Collected data:
_ _ _

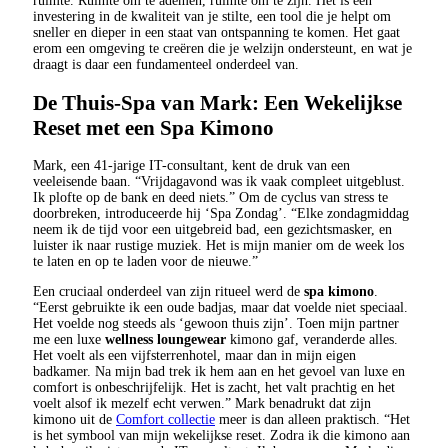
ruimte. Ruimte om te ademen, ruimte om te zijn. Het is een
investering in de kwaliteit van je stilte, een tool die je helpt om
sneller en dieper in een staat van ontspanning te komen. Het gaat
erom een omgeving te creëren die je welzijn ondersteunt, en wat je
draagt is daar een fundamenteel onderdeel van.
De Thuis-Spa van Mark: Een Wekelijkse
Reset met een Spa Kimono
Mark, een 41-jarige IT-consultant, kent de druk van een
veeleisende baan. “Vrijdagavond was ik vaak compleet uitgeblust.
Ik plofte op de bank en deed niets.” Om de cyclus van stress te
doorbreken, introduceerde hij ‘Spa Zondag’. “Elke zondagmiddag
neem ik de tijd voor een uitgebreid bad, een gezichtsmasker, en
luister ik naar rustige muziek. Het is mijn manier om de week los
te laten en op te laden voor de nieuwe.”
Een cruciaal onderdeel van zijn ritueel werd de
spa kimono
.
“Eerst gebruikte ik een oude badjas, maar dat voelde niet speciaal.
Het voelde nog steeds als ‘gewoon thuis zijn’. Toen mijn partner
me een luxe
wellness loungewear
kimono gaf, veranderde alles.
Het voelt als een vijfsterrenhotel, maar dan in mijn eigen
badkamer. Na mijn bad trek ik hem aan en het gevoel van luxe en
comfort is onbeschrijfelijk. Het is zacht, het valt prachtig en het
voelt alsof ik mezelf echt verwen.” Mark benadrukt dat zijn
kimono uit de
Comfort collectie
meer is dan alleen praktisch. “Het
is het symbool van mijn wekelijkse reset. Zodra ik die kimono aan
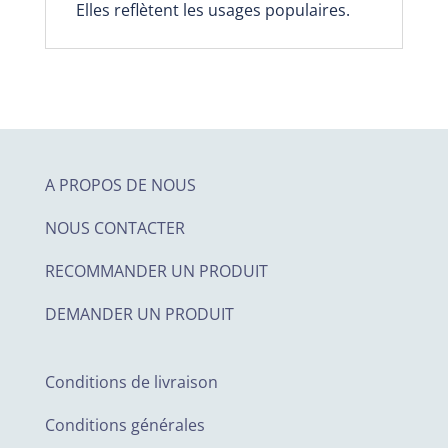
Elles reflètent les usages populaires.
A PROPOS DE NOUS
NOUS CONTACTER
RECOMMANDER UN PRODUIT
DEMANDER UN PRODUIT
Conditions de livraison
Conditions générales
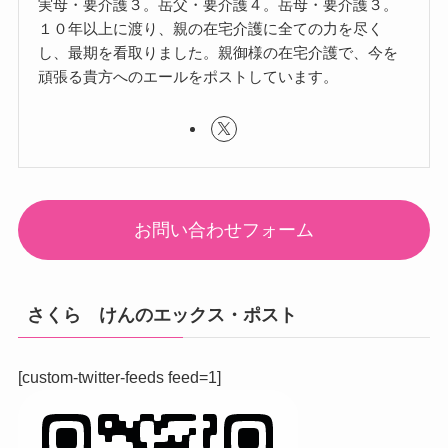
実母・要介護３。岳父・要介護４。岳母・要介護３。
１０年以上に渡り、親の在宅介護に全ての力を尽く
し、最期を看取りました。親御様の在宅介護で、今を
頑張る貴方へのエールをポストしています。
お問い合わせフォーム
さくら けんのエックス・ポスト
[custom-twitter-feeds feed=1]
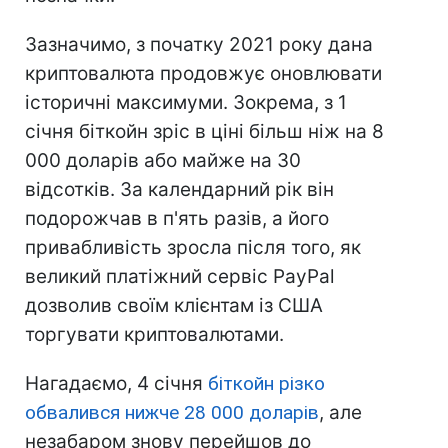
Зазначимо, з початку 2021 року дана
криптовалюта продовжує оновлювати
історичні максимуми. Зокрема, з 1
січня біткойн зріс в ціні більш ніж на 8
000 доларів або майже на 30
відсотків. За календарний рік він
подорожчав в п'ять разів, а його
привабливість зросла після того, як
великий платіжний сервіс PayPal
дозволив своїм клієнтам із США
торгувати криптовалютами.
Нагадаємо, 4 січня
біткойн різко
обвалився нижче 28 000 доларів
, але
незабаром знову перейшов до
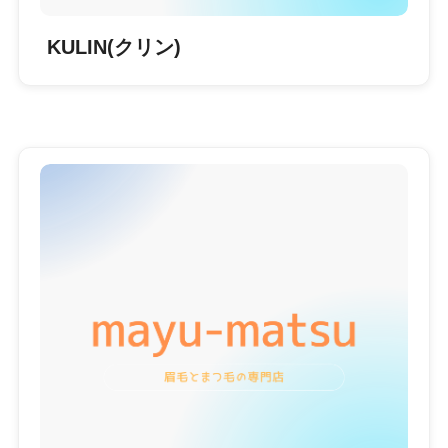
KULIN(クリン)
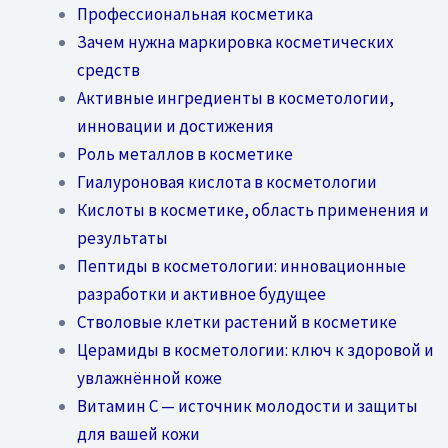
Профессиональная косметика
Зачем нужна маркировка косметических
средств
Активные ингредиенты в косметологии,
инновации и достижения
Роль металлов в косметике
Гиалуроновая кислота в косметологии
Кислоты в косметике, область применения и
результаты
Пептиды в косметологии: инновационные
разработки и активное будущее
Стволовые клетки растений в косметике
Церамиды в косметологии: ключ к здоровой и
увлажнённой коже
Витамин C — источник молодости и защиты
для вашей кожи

_ _ _

### [Activity]
Look through the entries and return each line that has the word "доларів" in it.

### [Solution for this problem]
000 доларів або майже на 30
обвалився нижче 28 000 доларів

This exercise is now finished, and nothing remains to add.